WTI crude oil exhibits volatility due to geopolitical risks and inventory data. While tensions and maritime safety concerns increase physical crude premiums, unexpected U.S. inventory builds exert downward pressure. An agreement to resume Iraqi exports via Ceyhan offers temporary relief. Technically, WTI is consolidating in a symmetrical triangle, with support at $90.00 and resistance at $95.00. A break above $95.00 could target $100.00 and potentially $115.00. Short-term traders should use strict stop-losses. Medium-term investors should monitor the risk of premiums diluting due to the absence of permanent supply bottlenecks.

TradingKey - Today (March 18), WTI crude oil continued to exhibit significant short-term volatility, driven by a tug-of-war between headlines and data. Intraday, prices retreated from Tuesday's high of $98.42 to a low of $91.45. The market appears to be oscillating between "panic premiums" and physical supply realities—a true reflection of the current environment, shaped by both geopolitical risks and the dampening effect of inventory data.
From a fundamental perspective, several clues are worth noting. Tensions in the Gulf and concerns over maritime safety have pushed risk premiums for physical delivery higher. Certain Middle Eastern light crude grades are trading at significant premiums in the spot market. This divergence between the basis and futures reflects the market re-pricing uncertainties around transportation and delivery. A follow-up report by the Financial Times captured this as well, noting that spot premiums for some regional grades have hit record highs in the short term.
Meanwhile, the supply-demand picture is not one of one-way tightening. An unexpected signal from industry data showed a surprise build in U.S. crude inventories. According to market sources, weekly API data indicated an increase of approximately 6.6 million barrels, exerting downward pressure on prices in the short term. However, a decline in refined product inventories suggests that refinery utilization and demand for products have not fully weakened. This divergence makes determining the market direction more challenging.
One piece of positive news briefly suppressed the risk premium on prompt futures: an agreement was reached between Iraq and Kurdish authorities to resume exports via the Turkish port of Ceyhan. Once the port's operations are restored, some of the worst-case expectations for supply disruptions will be mitigated, providing temporary relief to the market.

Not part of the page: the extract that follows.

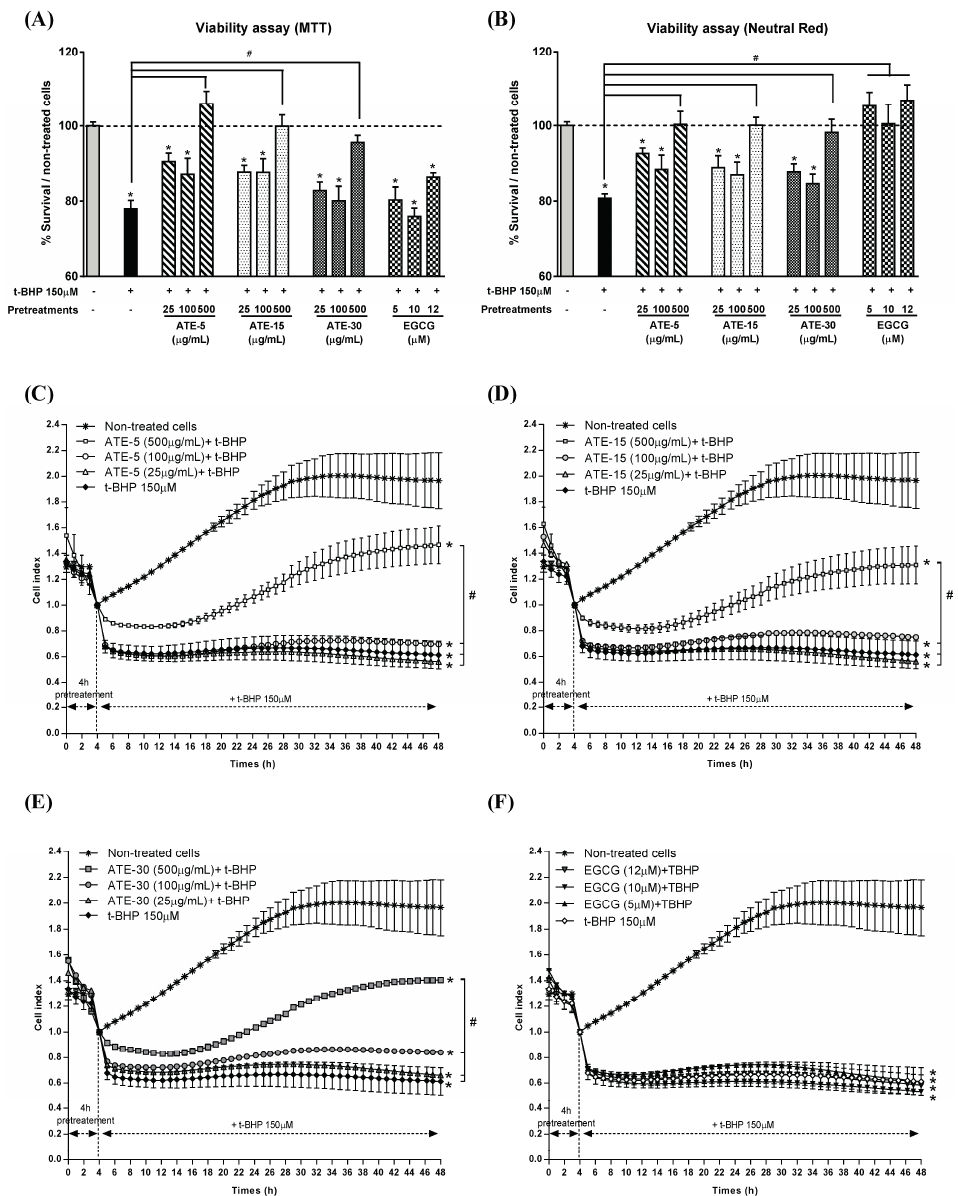
Figure 3. Effect of ATE or EGCG on the viability of rat hepatocytes. Cell viability was assessed by the MTT ( A ) and neutral red uptake (NRU) test ( B ) after 4 h pretreatment with 25, 100 and 500 µg/mL tea extracts or 5, 10 and 12 µM EGCG followed by 1 h exposure to 150 µM t -BHP. MTT and NRU results are presented as % viability over non-treated cells (mean ± SEM of three separate experiments; note: * p < 0.05 when compared to non-treated cells, # p < 0.05 when compared to non-pretreated + t -BHP treated cells; − indicates the absence of t -BHP or ATE, and + indicates the presence of t -BHP, in the culture medium). For cell impedance tests ( C – F ), cells were pretreated for 4 h with 25, 100 and 500 µg/mL of tea extracts or 5, 10 and 12 µM EGCG, and incubated for 44 h with t -BHP at 150 µM. Cell impedance was measured in real-time (RTCI) and cell index was normalized prior the addition of t -BHP. Results are means ± SEM for triplicates of one experiment and are representative of three independent experiments (note: * p < 0.05 when compared to non-treated cells, # p < 0.05 when compared to non-pretreated + t -BHP treated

Overall, the fundamental logic remains clear: geopolitical shocks are heightening tensions, but any news indicating supply recovery or an unexpected inventory build could quickly stifle short-term gains. Capital is rotating rapidly between headlines and actual flows. A common trading pattern has emerged: prices and volume surge on news, only to see prices retreat immediately if the news is debunked.

Source: TradingView
On the 4-hour chart, WTI(USOIL)'s short-term movement is poised to form a symmetrical triangle consolidation. As short-term highs have gradually lowered, they have formed a clear resistance line, forcing prices down to seek support. Short-term momentum indicators have retreated from overbought territory. Key support levels to watch include the 60-period SMA on the 4-hour chart near the $90.00 mark. If this level fails to hold, prices may further test the support zone between $80.00 and $76.70.
To the upside, watch the $95.00 resistance level. A breakout with high volume above this point would see prices retest the $100.00 psychological barrier. If it can sustain a position above $100.00, the path toward the $115.00 level would open up.
For short-term traders, the recommendation is to enter positions in batches with strict stop-losses. Medium-term investors should monitor whether the situation evolves into a permanent transportation bottleneck; otherwise, the risk of the "premium being diluted" remains very real.